I arrived in Tucson on August 20, nearly a month ago, and hit the ground running. Since then I have gotten a crash course on my new duties and then taken over as the President of the Vatican Observatory Foundation (I'll let you keep your first million, but I am after your second million...).

In a practical sense, this meant a lot of moving. I moved into a new office. (I still have lots of stuff back in the lab in Rome, as I will be going back there on occasion.) The first task was buying a new computer, always fun! I spent a day decorating the office, hanging the sorts of photos -- mostly images from our telescope -- to decorate it the way that might impress visiting donors, should any actually visit. Now I am just trying to remember where I put everything.
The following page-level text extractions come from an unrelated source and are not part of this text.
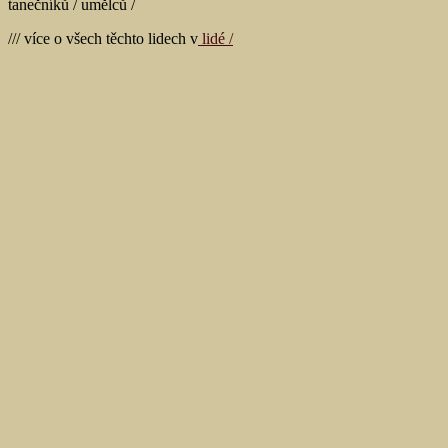
tanečníků / umělců /
/// více o všech těchto lidech v
lidé /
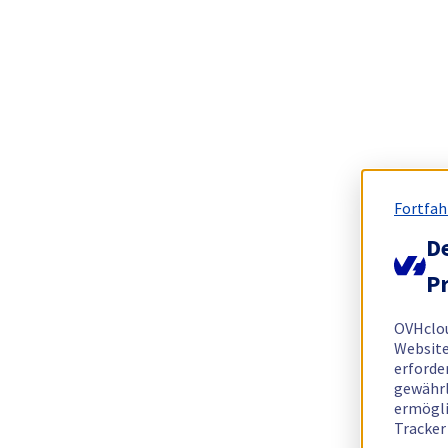
Fortfah
De
Pr
OVHclo
Website
erforde
gewährl
ermögli
Tracker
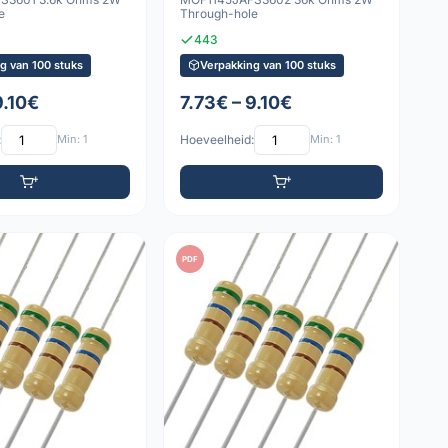
e
Through-hole
443
g van 100 stuks
Verpakking van 100 stuks
9.10€
7.73€ – 9.10€
:
Min: 1
Hoeveelheid:
Min: 1
PDF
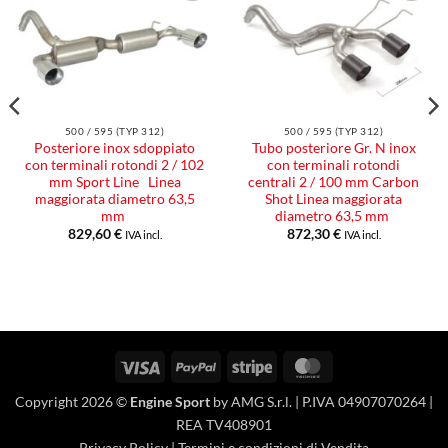
Aggiungi
Aggiungi
alla lista
alla lista
dei
dei
desideri
desideri
500 / 595 (TYP 312)
500 / 595 (TYP 312)
Posteriore inox sdoppiato
Tubo posteriore Gr. N inox
con terminali rotondi 2 / 102
con terminali rotondi
mm Sport Line Linea
centrali 2 / 100 mm Carbon
maggiorata diametro 63,5
Shot Linea maggiorata
mm
diametro 63,5 mm
829,60
€
872,30
€
IVA incl.
IVA incl.
Visa
PayPal
Stripe
MasterCard
Copyright 2026 ©
Engine Sport
by AMG S.r.l. | P.IVA 04907070264 |
REA TV408901
Privacy Policy
|
Termini e condizioni di Vendita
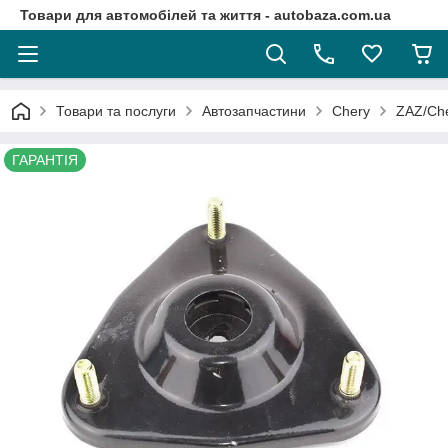
Товари для автомобілей та життя - autobaza.com.ua
Товари та послуги
Автозапчастини
Chery
ZAZ/Che
ГАРАНТІЯ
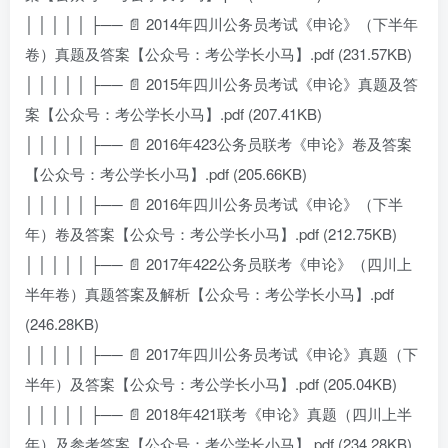
│ │ │ │ │ ├── 📄 2014年四川公务员考试《申论》（下半年
卷）真题及答案【公众号：考公学长小马】.pdf (231.57KB)
│ │ │ │ │ ├── 📄 2015年四川公务员考试《申论》真题及答
案【公众号：考公学长小马】.pdf (207.41KB)
│ │ │ │ │ ├── 📄 2016年423公务员联考《申论》卷及答案
【公众号：考公学长小马】.pdf (205.66KB)
│ │ │ │ │ ├── 📄 2016年四川公务员考试《申论》（下半
年）卷及答案【公众号：考公学长小马】.pdf (212.75KB)
│ │ │ │ │ ├── 📄 2017年422公务员联考《申论》（四川上
半年卷）真题答案及解析【公众号：考公学长小马】.pdf
(246.28KB)
│ │ │ │ │ ├── 📄 2017年四川公务员考试《申论》真题（下
半年）及答案【公众号：考公学长小马】.pdf (205.04KB)
│ │ │ │ │ ├── 📄 2018年421联考《申论》真题（四川上半
年）及参考答案【公众号：考公学长小马】.pdf (234.28KB)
I moved into a new room in the community. It's much bigger and nicer than where I had been living; something else new to get used to. There was even a big TV in the room -- I have never had a TV, not even back in the days before I was a Jesuit, and it's a little odd. I don't care for anything that is on broadcast TV, but I did buy an Apple TV device and a subscription to Netflix. Mostly in the evenings I have been watching odd foreign films. I also went out to buy a cover for the duvet; and discovered that they are more expensive than the Apple TV!

Biggest expense of all... we traded in two cars that were registered to the Foundation, to buy one new car for me. First car I have "owned" (it's not mine, it's the Foundation's, but I am responsible for it) in about thirty years. Cars are different than they used to be; they're more like computers on wheels. Very odd. I bought a Detroit product; Chrysler fed me all during my childhood growing up in Detroit and put me through college, and I am just used to the way their products feel.

Meanwhile, I have a book coming out next month, so there's lots of prep work for speaking and tours associated with that (including getting a contract for the audio version signed by my coauthor in Rome, mailed here for me to sign, and then sent on to our agent in New York.) Many other small writing tasks. And, oh yeah, science. I am supposed to be a scientist.

The biggest event in fact is that while all this was going on, I finished a paper, passed it by my coauthors (who are in Italy, Germany, Switzerland, Russia, Japan, and Greece), and submitted it to Icarus. It is going to be very, very controversial; we are suggesting that the Dawn team have seriously misinterpreted their own results about Vesta. They aren't going to be happy. In fact, they aren't happy; they've already attacked our results in their public talks. Great fun! Maybe even some truth will emerge at the end of the day.

So, this week, I have fled Tucson to go to Washington DC. I'll speak about my Vesta results at an physics colloquium at Catholic University on Wednesday. Then on Friday it's something completely different... extraterrestrials at the Library of Congress.